* Required action: Exclude all pictures. Then restate, word for word, the entries from the first line through the line that contains "scroll(477, 275, down, 2)".

(Beginning of Input for this task)

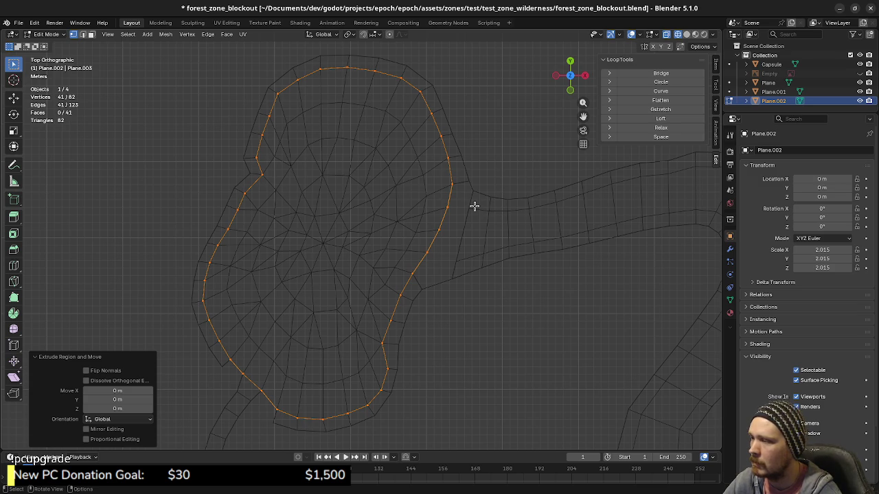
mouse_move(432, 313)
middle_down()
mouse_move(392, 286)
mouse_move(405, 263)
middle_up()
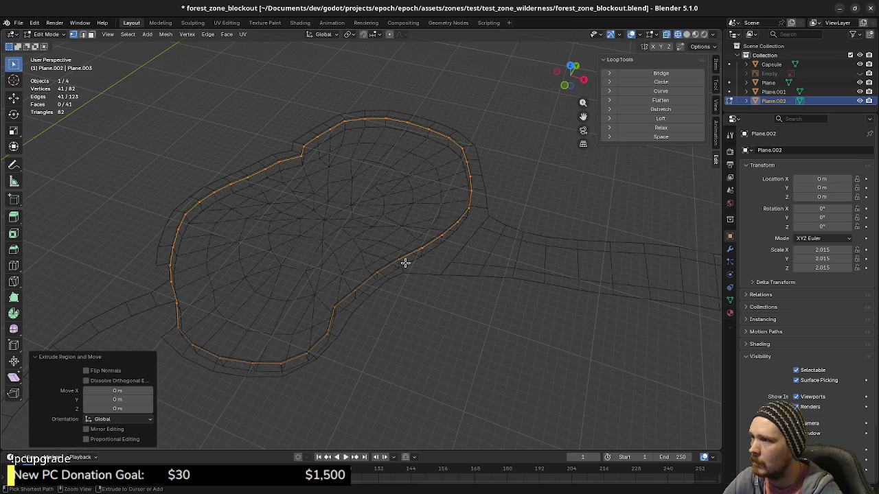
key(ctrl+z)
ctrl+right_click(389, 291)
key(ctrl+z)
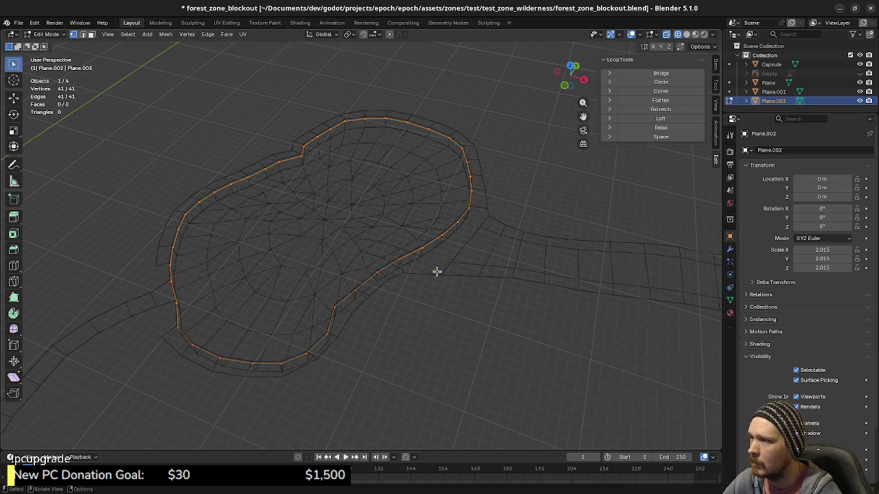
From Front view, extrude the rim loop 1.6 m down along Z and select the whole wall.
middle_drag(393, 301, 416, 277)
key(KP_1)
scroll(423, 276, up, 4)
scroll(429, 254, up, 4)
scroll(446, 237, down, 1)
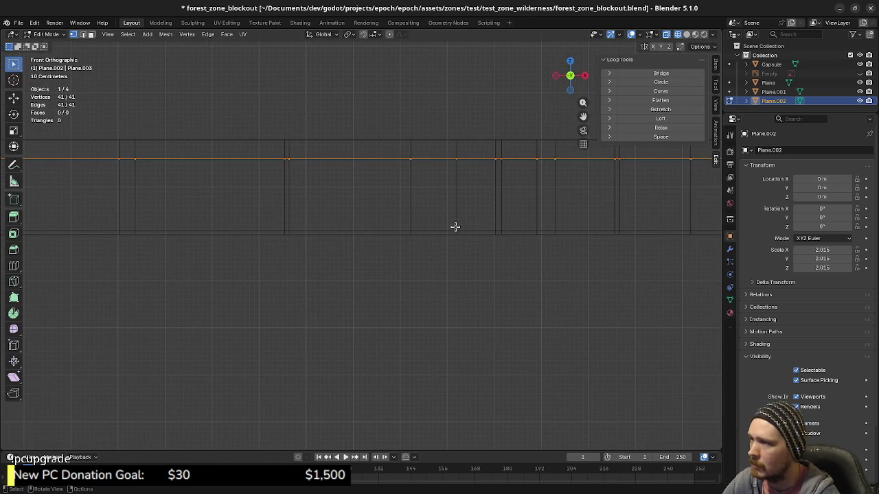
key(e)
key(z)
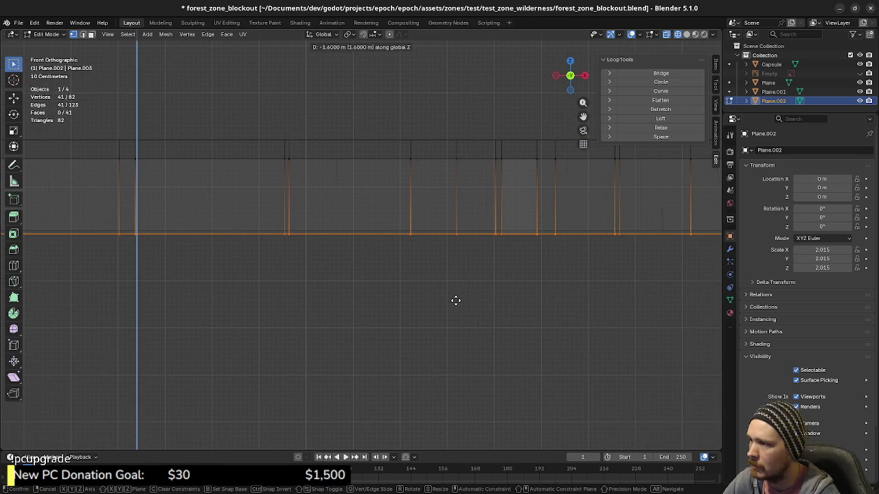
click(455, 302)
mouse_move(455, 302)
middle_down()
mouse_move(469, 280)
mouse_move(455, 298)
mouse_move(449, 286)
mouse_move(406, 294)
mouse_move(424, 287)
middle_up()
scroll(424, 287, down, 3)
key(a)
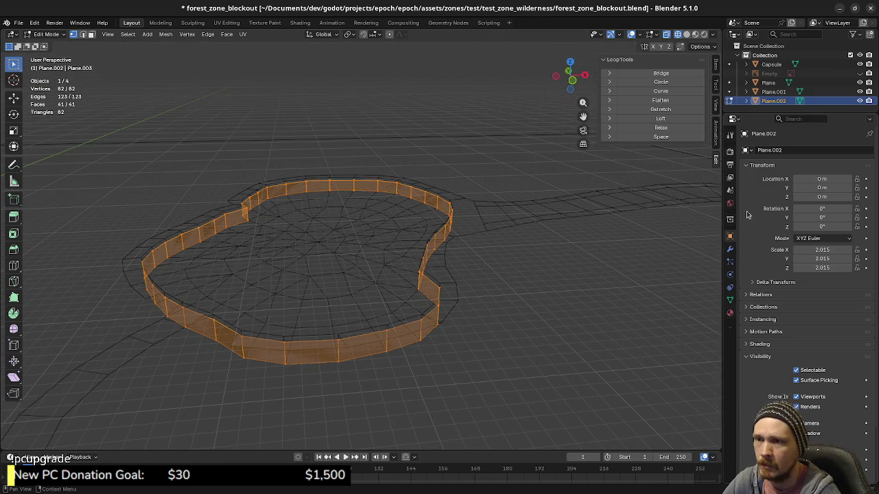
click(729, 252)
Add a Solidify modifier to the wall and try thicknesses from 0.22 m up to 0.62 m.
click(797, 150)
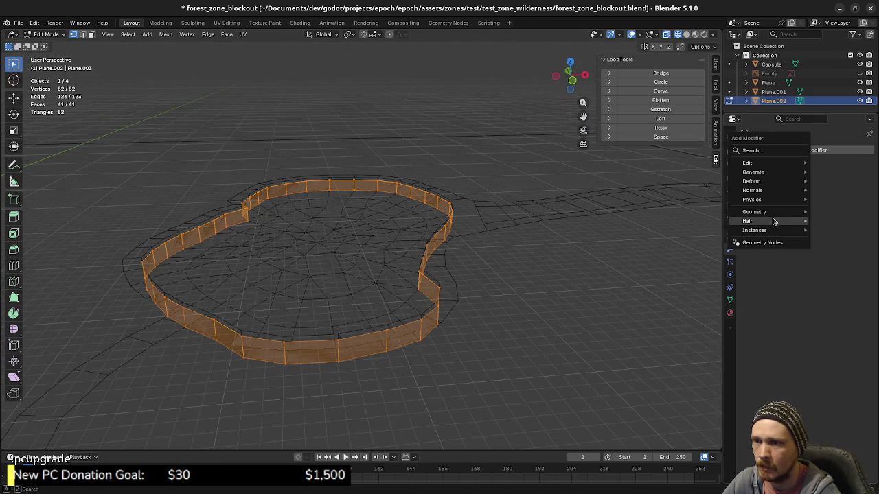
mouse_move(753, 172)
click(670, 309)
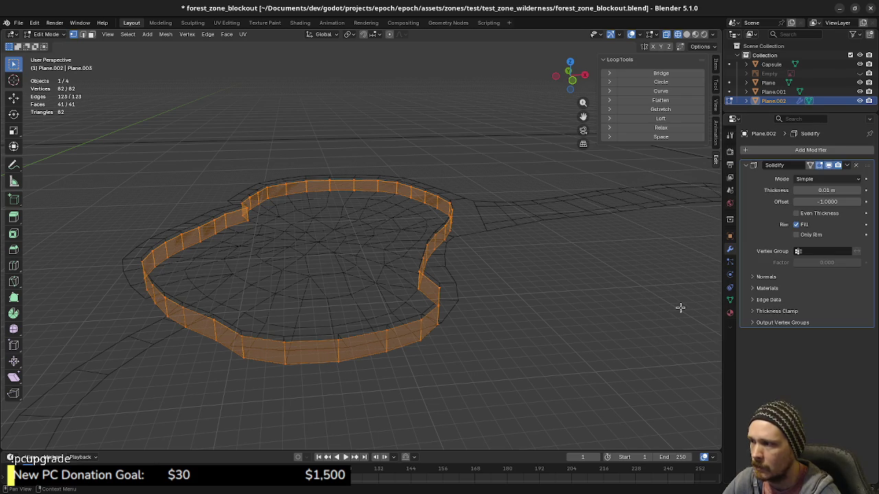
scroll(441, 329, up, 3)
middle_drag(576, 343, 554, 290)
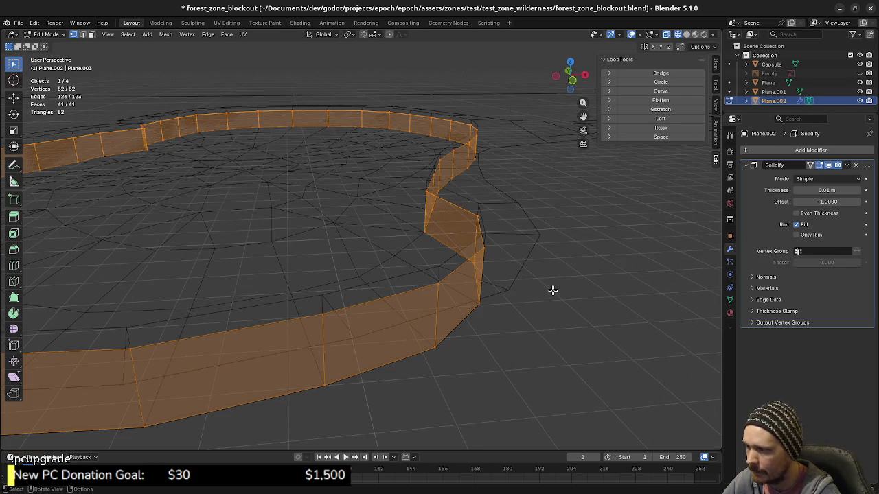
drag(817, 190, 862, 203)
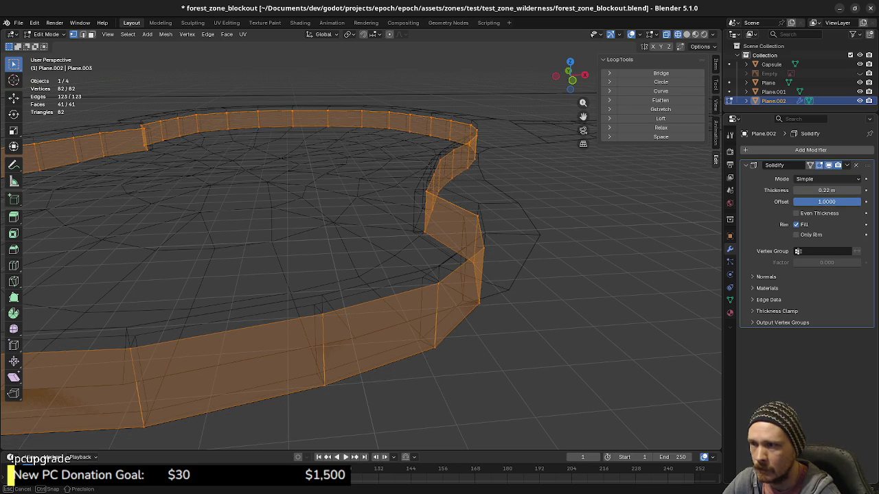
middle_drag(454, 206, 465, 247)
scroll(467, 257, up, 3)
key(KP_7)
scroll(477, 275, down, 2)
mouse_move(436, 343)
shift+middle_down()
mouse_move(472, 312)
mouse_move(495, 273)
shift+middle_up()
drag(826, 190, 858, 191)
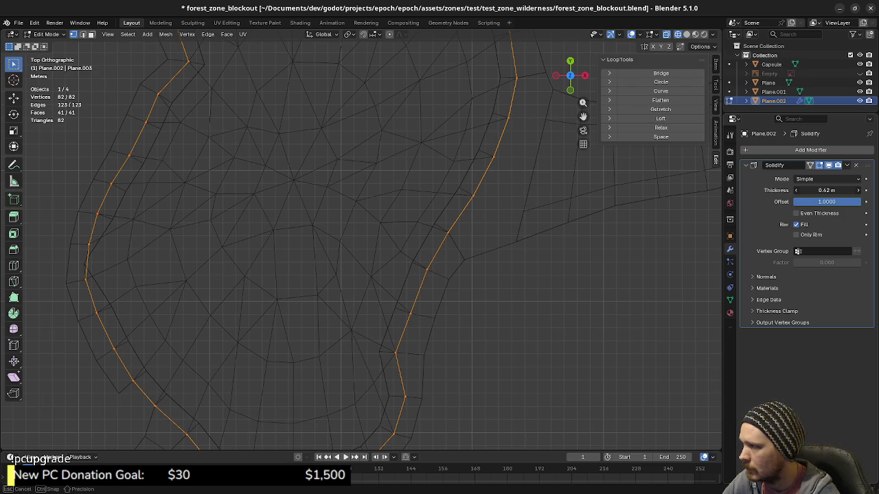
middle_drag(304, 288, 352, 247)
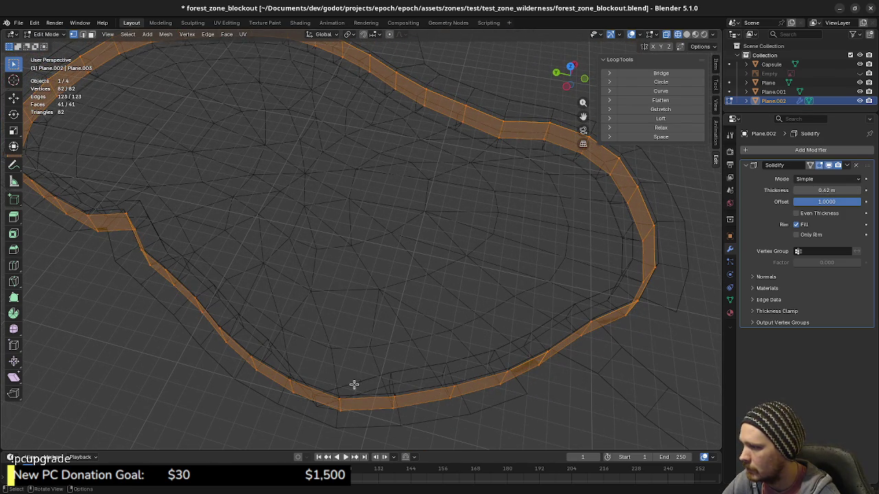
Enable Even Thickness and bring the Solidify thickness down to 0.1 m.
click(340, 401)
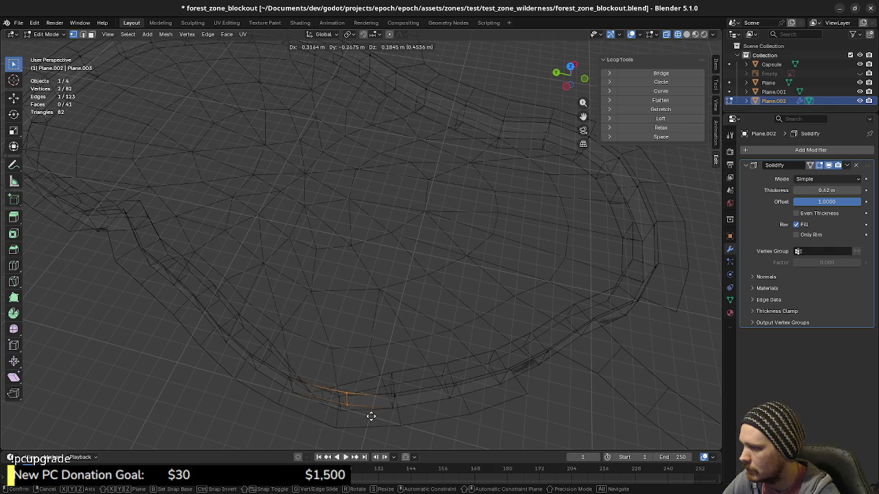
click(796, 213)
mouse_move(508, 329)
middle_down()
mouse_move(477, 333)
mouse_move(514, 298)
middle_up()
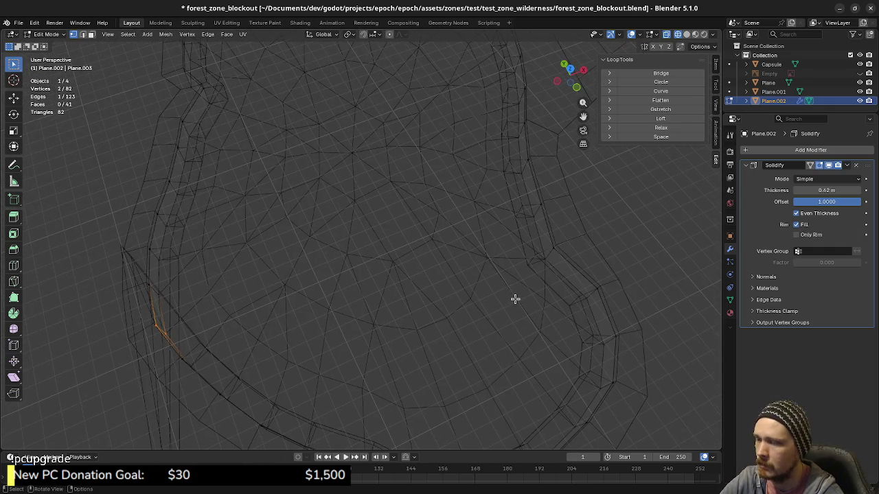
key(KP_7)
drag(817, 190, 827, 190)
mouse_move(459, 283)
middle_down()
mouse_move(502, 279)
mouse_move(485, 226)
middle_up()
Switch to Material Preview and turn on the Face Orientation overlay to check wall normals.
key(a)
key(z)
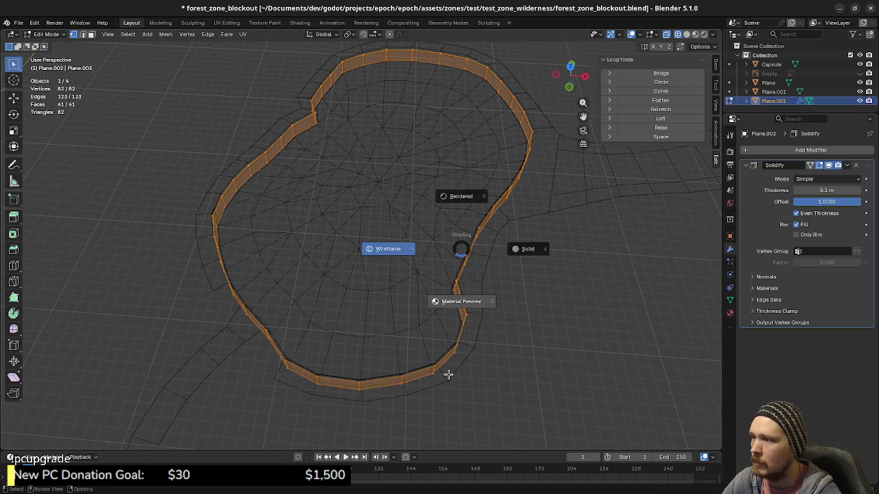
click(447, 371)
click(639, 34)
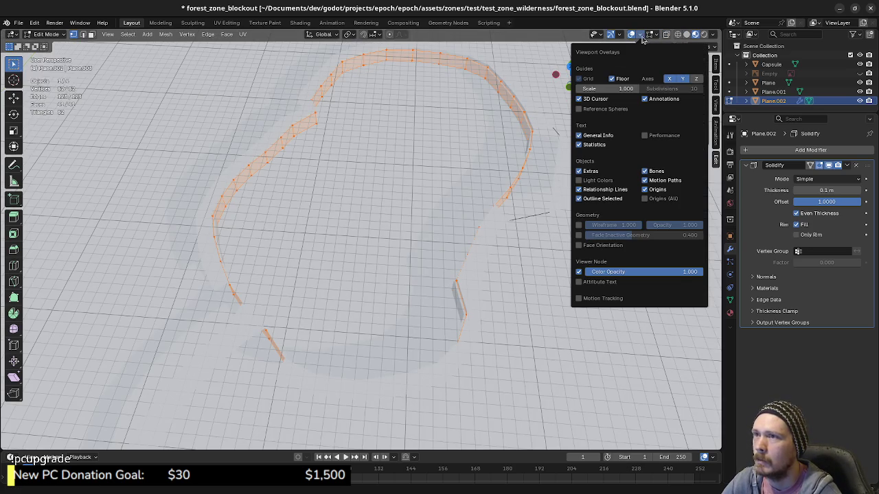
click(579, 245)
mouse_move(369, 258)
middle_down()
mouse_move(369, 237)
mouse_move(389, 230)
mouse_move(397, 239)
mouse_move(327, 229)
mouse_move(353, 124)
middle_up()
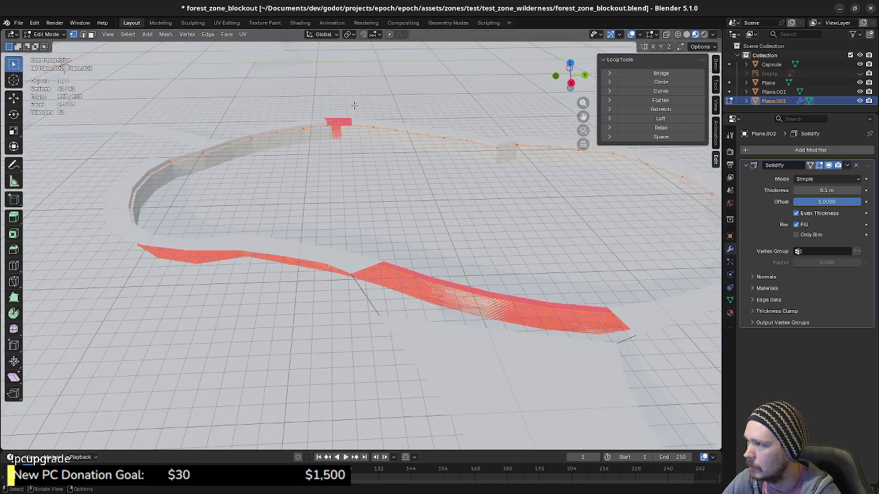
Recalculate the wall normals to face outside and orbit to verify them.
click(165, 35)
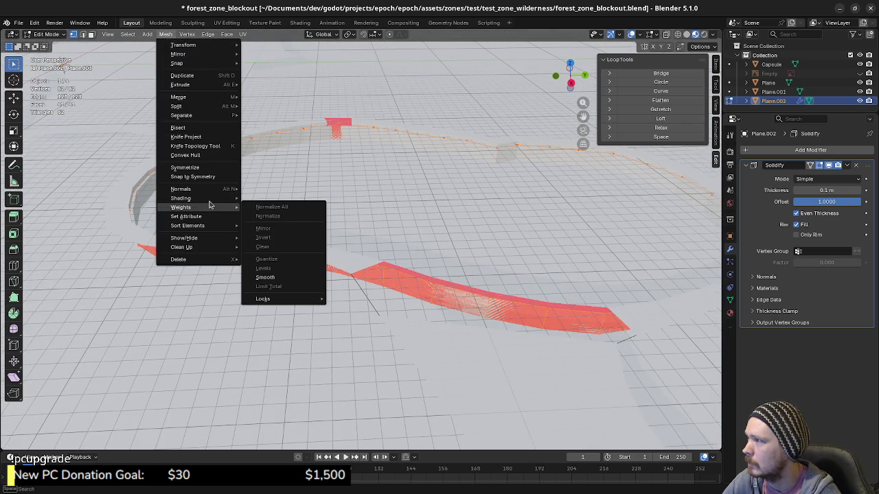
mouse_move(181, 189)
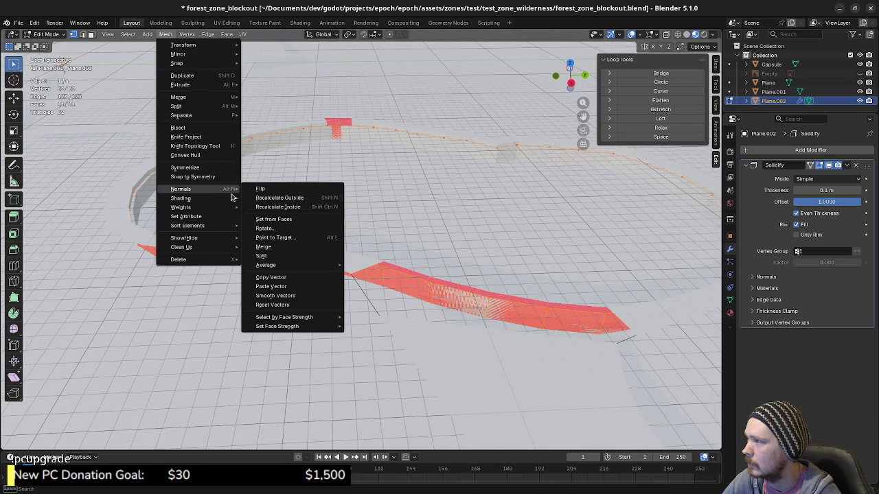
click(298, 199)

(End of Input for this task)

* Answer to this task:
mouse_move(432, 313)
middle_down()
mouse_move(392, 286)
mouse_move(405, 263)
middle_up()
key(ctrl+z)
ctrl+right_click(389, 291)
key(ctrl+z)
From Front view, extrude the rim loop 1.6 m down along Z and select the whole wall.
middle_drag(393, 301, 416, 277)
key(KP_1)
scroll(423, 276, up, 4)
scroll(429, 254, up, 4)
scroll(446, 237, down, 1)
key(e)
key(z)
click(455, 302)
mouse_move(455, 302)
middle_down()
mouse_move(469, 280)
mouse_move(455, 298)
mouse_move(449, 286)
mouse_move(406, 294)
mouse_move(424, 287)
middle_up()
scroll(424, 287, down, 3)
key(a)
click(729, 252)
Add a Solidify modifier to the wall and try thicknesses from 0.22 m up to 0.62 m.
click(797, 150)
mouse_move(753, 172)
click(670, 309)
scroll(441, 329, up, 3)
middle_drag(576, 343, 554, 290)
drag(817, 190, 862, 203)
middle_drag(454, 206, 465, 247)
scroll(467, 257, up, 3)
key(KP_7)
scroll(477, 275, down, 2)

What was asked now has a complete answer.